An exact copy of all entries is the expected answer.

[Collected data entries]
------------

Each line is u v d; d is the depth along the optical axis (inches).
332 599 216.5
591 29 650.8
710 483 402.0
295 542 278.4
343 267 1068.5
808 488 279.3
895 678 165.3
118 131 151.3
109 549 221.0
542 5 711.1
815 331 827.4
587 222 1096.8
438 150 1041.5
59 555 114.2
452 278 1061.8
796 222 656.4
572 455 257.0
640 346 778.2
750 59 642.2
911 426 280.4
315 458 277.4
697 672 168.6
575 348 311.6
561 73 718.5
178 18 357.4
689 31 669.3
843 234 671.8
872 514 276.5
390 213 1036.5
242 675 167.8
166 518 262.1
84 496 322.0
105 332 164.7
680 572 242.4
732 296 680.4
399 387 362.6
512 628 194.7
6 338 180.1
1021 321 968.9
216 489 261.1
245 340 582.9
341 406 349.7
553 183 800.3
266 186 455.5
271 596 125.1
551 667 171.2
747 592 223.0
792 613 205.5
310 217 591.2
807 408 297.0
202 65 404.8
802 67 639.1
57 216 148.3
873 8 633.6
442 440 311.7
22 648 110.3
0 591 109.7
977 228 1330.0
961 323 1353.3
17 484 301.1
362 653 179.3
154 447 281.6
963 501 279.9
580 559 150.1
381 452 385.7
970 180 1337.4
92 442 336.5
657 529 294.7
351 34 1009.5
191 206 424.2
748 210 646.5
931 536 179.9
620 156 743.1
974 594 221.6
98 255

------------

▶ [Response area]
Each line is u v d; d is the depth along the optical axis (inches).
332 599 216.5
591 29 650.8
710 483 402.0
295 542 278.4
343 267 1068.5
808 488 279.3
895 678 165.3
118 131 151.3
109 549 221.0
542 5 711.1
815 331 827.4
587 222 1096.8
438 150 1041.5
59 555 114.2
452 278 1061.8
796 222 656.4
572 455 257.0
640 346 778.2
750 59 642.2
911 426 280.4
315 458 277.4
697 672 168.6
575 348 311.6
561 73 718.5
178 18 357.4
689 31 669.3
843 234 671.8
872 514 276.5
390 213 1036.5
242 675 167.8
166 518 262.1
84 496 322.0
105 332 164.7
680 572 242.4
732 296 680.4
399 387 362.6
512 628 194.7
6 338 180.1
1021 321 968.9
216 489 261.1
245 340 582.9
341 406 349.7
553 183 800.3
266 186 455.5
271 596 125.1
551 667 171.2
747 592 223.0
792 613 205.5
310 217 591.2
807 408 297.0
202 65 404.8
802 67 639.1
57 216 148.3
873 8 633.6
442 440 311.7
22 648 110.3
0 591 109.7
977 228 1330.0
961 323 1353.3
17 484 301.1
362 653 179.3
154 447 281.6
963 501 279.9
580 559 150.1
381 452 385.7
970 180 1337.4
92 442 336.5
657 529 294.7
351 34 1009.5
191 206 424.2
748 210 646.5
931 536 179.9
620 156 743.1
974 594 221.6
98 255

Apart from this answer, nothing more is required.